(Collected data)
++++

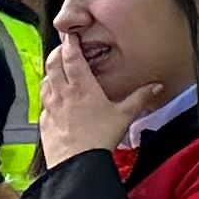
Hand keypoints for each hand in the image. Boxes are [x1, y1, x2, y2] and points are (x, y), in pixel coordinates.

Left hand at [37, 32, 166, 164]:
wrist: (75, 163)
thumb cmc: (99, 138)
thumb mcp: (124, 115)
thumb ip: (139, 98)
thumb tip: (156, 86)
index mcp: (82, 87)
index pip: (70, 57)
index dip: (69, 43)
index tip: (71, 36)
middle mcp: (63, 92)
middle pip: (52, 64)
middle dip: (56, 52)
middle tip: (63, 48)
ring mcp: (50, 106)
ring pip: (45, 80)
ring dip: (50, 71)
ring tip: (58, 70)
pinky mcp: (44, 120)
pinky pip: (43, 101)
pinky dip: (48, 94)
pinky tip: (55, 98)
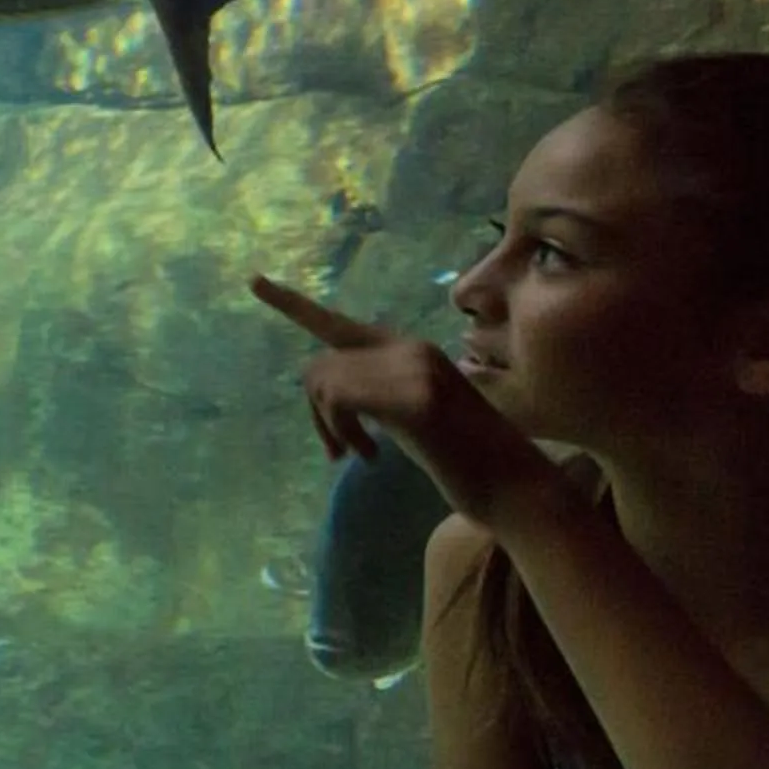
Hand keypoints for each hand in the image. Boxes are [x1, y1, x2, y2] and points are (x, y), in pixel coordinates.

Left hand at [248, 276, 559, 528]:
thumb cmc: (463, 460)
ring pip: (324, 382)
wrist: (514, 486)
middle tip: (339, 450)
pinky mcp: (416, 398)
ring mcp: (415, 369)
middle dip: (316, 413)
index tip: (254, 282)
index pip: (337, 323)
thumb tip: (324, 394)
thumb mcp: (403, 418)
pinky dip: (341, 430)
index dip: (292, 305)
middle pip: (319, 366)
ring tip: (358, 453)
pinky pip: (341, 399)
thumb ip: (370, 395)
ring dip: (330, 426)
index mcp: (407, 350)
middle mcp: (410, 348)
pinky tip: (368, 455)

++++

Taking the line with "thumb cmc: (463, 460)" as the first and the line with "pinky dip: (341, 430)" as the last, retype that stretch of the data above exactly, with no other lines.

Completed exercise:
thumb cmc: (463, 460)
ring pip: (324, 382)
wrist: (514, 486)
middle tip: (339, 450)
pinky mcp: (416, 398)
ring mcp: (415, 369)
middle dip: (316, 413)
index tip: (254, 282)
index pip: (337, 323)
thumb tip: (324, 394)
thumb mcp: (403, 418)
pinky dip: (341, 430)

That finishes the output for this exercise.